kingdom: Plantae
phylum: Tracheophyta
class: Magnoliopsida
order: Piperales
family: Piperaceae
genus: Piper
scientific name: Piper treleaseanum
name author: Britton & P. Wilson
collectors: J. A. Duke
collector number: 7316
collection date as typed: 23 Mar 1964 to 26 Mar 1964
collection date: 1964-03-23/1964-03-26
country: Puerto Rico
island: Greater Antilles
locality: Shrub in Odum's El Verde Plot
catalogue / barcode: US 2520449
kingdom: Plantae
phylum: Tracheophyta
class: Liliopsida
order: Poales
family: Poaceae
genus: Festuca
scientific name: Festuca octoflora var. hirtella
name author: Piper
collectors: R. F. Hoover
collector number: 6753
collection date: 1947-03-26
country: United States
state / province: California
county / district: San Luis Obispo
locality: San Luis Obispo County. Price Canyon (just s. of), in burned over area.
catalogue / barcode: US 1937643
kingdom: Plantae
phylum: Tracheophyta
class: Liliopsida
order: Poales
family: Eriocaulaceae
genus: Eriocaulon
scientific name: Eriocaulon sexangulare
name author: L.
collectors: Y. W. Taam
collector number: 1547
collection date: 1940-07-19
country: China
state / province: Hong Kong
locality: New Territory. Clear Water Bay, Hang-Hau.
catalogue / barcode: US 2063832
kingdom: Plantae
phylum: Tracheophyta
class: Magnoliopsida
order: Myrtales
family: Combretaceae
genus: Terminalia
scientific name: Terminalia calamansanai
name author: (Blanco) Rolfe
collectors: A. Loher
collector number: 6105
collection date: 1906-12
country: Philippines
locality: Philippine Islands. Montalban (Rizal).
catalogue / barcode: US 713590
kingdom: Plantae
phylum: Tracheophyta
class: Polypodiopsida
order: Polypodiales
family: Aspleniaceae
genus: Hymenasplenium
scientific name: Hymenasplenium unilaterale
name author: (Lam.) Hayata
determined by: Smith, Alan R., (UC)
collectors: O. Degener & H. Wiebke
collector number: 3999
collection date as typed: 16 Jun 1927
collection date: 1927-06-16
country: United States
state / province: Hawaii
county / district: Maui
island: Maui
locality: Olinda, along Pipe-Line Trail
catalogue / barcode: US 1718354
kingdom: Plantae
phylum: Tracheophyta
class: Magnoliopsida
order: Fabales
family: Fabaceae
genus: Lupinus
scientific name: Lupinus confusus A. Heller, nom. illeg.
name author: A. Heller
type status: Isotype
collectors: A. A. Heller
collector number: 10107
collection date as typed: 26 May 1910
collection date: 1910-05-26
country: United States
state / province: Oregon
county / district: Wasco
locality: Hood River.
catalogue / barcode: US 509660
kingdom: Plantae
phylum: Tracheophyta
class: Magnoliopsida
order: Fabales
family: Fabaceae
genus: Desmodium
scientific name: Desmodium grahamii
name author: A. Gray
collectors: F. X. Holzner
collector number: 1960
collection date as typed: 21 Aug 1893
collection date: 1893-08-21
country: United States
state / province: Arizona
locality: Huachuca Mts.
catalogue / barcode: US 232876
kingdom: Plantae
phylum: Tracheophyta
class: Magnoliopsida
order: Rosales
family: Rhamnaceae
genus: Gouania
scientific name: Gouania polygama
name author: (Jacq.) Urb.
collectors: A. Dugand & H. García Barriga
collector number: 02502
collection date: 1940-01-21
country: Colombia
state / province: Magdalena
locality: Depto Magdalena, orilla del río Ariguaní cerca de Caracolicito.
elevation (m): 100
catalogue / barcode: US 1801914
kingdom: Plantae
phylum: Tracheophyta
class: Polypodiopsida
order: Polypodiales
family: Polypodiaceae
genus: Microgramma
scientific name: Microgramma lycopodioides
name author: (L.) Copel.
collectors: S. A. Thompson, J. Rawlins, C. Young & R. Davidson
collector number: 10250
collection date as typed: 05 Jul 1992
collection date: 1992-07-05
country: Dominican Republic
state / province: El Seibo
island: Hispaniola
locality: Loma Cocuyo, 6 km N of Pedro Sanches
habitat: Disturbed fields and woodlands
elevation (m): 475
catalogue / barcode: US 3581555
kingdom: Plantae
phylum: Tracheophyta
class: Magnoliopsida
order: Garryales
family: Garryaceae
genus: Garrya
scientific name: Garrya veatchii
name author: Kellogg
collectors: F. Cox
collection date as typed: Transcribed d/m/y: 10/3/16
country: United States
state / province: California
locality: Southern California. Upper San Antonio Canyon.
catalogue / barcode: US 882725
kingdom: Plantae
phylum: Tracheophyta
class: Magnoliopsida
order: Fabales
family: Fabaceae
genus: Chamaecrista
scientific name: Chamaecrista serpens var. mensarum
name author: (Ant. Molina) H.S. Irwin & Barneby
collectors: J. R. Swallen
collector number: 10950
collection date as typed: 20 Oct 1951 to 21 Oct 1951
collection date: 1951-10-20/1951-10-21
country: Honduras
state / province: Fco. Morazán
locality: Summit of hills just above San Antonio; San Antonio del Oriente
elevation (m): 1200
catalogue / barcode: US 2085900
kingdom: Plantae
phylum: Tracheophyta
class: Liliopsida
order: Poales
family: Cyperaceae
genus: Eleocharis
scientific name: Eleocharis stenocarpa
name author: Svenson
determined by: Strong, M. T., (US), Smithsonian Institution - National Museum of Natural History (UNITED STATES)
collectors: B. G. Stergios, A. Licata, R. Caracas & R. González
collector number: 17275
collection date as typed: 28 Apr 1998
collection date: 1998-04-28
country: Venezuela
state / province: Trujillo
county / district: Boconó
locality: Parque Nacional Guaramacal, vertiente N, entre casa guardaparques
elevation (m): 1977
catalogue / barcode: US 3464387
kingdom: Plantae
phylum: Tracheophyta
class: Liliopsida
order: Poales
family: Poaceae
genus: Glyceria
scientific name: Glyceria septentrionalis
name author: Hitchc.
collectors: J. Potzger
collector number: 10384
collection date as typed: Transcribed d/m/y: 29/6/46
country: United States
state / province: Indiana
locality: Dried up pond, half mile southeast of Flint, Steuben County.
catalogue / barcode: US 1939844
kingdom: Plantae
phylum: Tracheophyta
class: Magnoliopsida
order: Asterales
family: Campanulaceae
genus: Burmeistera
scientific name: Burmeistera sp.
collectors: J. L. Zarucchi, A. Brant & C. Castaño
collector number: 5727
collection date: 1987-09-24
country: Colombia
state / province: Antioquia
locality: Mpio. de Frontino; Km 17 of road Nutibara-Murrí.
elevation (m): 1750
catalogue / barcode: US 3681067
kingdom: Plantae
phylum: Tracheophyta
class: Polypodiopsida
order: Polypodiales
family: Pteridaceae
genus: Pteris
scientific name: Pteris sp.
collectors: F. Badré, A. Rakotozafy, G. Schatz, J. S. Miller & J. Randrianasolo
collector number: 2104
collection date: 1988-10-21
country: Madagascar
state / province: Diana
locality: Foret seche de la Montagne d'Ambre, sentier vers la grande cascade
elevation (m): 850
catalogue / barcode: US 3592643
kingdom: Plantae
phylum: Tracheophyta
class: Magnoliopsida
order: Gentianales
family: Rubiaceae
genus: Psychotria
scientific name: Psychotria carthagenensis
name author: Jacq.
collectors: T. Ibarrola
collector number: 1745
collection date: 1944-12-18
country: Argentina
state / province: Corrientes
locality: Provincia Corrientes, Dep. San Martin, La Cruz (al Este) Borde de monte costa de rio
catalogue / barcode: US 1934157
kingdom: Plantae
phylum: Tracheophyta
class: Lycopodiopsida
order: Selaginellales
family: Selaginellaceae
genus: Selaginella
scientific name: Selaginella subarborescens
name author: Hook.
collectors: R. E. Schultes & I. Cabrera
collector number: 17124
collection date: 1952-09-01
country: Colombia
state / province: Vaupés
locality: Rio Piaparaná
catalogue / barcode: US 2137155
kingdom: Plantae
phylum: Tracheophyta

___

- _What you are asked to do_: Change every "catalogue / barcode" in the material above to "barcode", and reproduce all the lines with everything else left the same.

- _Written response_:
kingdom: Plantae
phylum: Tracheophyta
class: Magnoliopsida
order: Piperales
family: Piperaceae
genus: Piper
scientific name: Piper treleaseanum
name author: Britton & P. Wilson
collectors: J. A. Duke
collector number: 7316
collection date as typed: 23 Mar 1964 to 26 Mar 1964
collection date: 1964-03-23/1964-03-26
country: Puerto Rico
island: Greater Antilles
locality: Shrub in Odum's El Verde Plot
barcode: US 2520449
kingdom: Plantae
phylum: Tracheophyta
class: Liliopsida
order: Poales
family: Poaceae
genus: Festuca
scientific name: Festuca octoflora var. hirtella
name author: Piper
collectors: R. F. Hoover
collector number: 6753
collection date: 1947-03-26
country: United States
state / province: California
county / district: San Luis Obispo
locality: San Luis Obispo County. Price Canyon (just s. of), in burned over area.
barcode: US 1937643
kingdom: Plantae
phylum: Tracheophyta
class: Liliopsida
order: Poales
family: Eriocaulaceae
genus: Eriocaulon
scientific name: Eriocaulon sexangulare
name author: L.
collectors: Y. W. Taam
collector number: 1547
collection date: 1940-07-19
country: China
state / province: Hong Kong
locality: New Territory. Clear Water Bay, Hang-Hau.
barcode: US 2063832
kingdom: Plantae
phylum: Tracheophyta
class: Magnoliopsida
order: Myrtales
family: Combretaceae
genus: Terminalia
scientific name: Terminalia calamansanai
name author: (Blanco) Rolfe
collectors: A. Loher
collector number: 6105
collection date: 1906-12
country: Philippines
locality: Philippine Islands. Montalban (Rizal).
barcode: US 713590
kingdom: Plantae
phylum: Tracheophyta
class: Polypodiopsida
order: Polypodiales
family: Aspleniaceae
genus: Hymenasplenium
scientific name: Hymenasplenium unilaterale
name author: (Lam.) Hayata
determined by: Smith, Alan R., (UC)
collectors: O. Degener & H. Wiebke
collector number: 3999
collection date as typed: 16 Jun 1927
collection date: 1927-06-16
country: United States
state / province: Hawaii
county / district: Maui
island: Maui
locality: Olinda, along Pipe-Line Trail
barcode: US 1718354
kingdom: Plantae
phylum: Tracheophyta
class: Magnoliopsida
order: Fabales
family: Fabaceae
genus: Lupinus
scientific name: Lupinus confusus A. Heller, nom. illeg.
name author: A. Heller
type status: Isotype
collectors: A. A. Heller
collector number: 10107
collection date as typed: 26 May 1910
collection date: 1910-05-26
country: United States
state / province: Oregon
county / district: Wasco
locality: Hood River.
barcode: US 509660
kingdom: Plantae
phylum: Tracheophyta
class: Magnoliopsida
order: Fabales
family: Fabaceae
genus: Desmodium
scientific name: Desmodium grahamii
name author: A. Gray
collectors: F. X. Holzner
collector number: 1960
collection date as typed: 21 Aug 1893
collection date: 1893-08-21
country: United States
state / province: Arizona
locality: Huachuca Mts.
barcode: US 232876
kingdom: Plantae
phylum: Tracheophyta
class: Magnoliopsida
order: Rosales
family: Rhamnaceae
genus: Gouania
scientific name: Gouania polygama
name author: (Jacq.) Urb.
collectors: A. Dugand & H. García Barriga
collector number: 02502
collection date: 1940-01-21
country: Colombia
state / province: Magdalena
locality: Depto Magdalena, orilla del río Ariguaní cerca de Caracolicito.
elevation (m): 100
barcode: US 1801914
kingdom: Plantae
phylum: Tracheophyta
class: Polypodiopsida
order: Polypodiales
family: Polypodiaceae
genus: Microgramma
scientific name: Microgramma lycopodioides
name author: (L.) Copel.
collectors: S. A. Thompson, J. Rawlins, C. Young & R. Davidson
collector number: 10250
collection date as typed: 05 Jul 1992
collection date: 1992-07-05
country: Dominican Republic
state / province: El Seibo
island: Hispaniola
locality: Loma Cocuyo, 6 km N of Pedro Sanches
habitat: Disturbed fields and woodlands
elevation (m): 475
barcode: US 3581555
kingdom: Plantae
phylum: Tracheophyta
class: Magnoliopsida
order: Garryales
family: Garryaceae
genus: Garrya
scientific name: Garrya veatchii
name author: Kellogg
collectors: F. Cox
collection date as typed: Transcribed d/m/y: 10/3/16
country: United States
state / province: California
locality: Southern California. Upper San Antonio Canyon.
barcode: US 882725
kingdom: Plantae
phylum: Tracheophyta
class: Magnoliopsida
order: Fabales
family: Fabaceae
genus: Chamaecrista
scientific name: Chamaecrista serpens var. mensarum
name author: (Ant. Molina) H.S. Irwin & Barneby
collectors: J. R. Swallen
collector number: 10950
collection date as typed: 20 Oct 1951 to 21 Oct 1951
collection date: 1951-10-20/1951-10-21
country: Honduras
state / province: Fco. Morazán
locality: Summit of hills just above San Antonio; San Antonio del Oriente
elevation (m): 1200
barcode: US 2085900
kingdom: Plantae
phylum: Tracheophyta
class: Liliopsida
order: Poales
family: Cyperaceae
genus: Eleocharis
scientific name: Eleocharis stenocarpa
name author: Svenson
determined by: Strong, M. T., (US), Smithsonian Institution - National Museum of Natural History (UNITED STATES)
collectors: B. G. Stergios, A. Licata, R. Caracas & R. González
collector number: 17275
collection date as typed: 28 Apr 1998
collection date: 1998-04-28
country: Venezuela
state / province: Trujillo
county / district: Boconó
locality: Parque Nacional Guaramacal, vertiente N, entre casa guardaparques
elevation (m): 1977
barcode: US 3464387
kingdom: Plantae
phylum: Tracheophyta
class: Liliopsida
order: Poales
family: Poaceae
genus: Glyceria
scientific name: Glyceria septentrionalis
name author: Hitchc.
collectors: J. Potzger
collector number: 10384
collection date as typed: Transcribed d/m/y: 29/6/46
country: United States
state / province: Indiana
locality: Dried up pond, half mile southeast of Flint, Steuben County.
barcode: US 1939844
kingdom: Plantae
phylum: Tracheophyta
class: Magnoliopsida
order: Asterales
family: Campanulaceae
genus: Burmeistera
scientific name: Burmeistera sp.
collectors: J. L. Zarucchi, A. Brant & C. Castaño
collector number: 5727
collection date: 1987-09-24
country: Colombia
state / province: Antioquia
locality: Mpio. de Frontino; Km 17 of road Nutibara-Murrí.
elevation (m): 1750
barcode: US 3681067
kingdom: Plantae
phylum: Tracheophyta
class: Polypodiopsida
order: Polypodiales
family: Pteridaceae
genus: Pteris
scientific name: Pteris sp.
collectors: F. Badré, A. Rakotozafy, G. Schatz, J. S. Miller & J. Randrianasolo
collector number: 2104
collection date: 1988-10-21
country: Madagascar
state / province: Diana
locality: Foret seche de la Montagne d'Ambre, sentier vers la grande cascade
elevation (m): 850
barcode: US 3592643
kingdom: Plantae
phylum: Tracheophyta
class: Magnoliopsida
order: Gentianales
family: Rubiaceae
genus: Psychotria
scientific name: Psychotria carthagenensis
name author: Jacq.
collectors: T. Ibarrola
collector number: 1745
collection date: 1944-12-18
country: Argentina
state / province: Corrientes
locality: Provincia Corrientes, Dep. San Martin, La Cruz (al Este) Borde de monte costa de rio
barcode: US 1934157
kingdom: Plantae
phylum: Tracheophyta
class: Lycopodiopsida
order: Selaginellales
family: Selaginellaceae
genus: Selaginella
scientific name: Selaginella subarborescens
name author: Hook.
collectors: R. E. Schultes & I. Cabrera
collector number: 17124
collection date: 1952-09-01
country: Colombia
state / province: Vaupés
locality: Rio Piaparaná
barcode: US 2137155
kingdom: Plantae
phylum: Tracheophyta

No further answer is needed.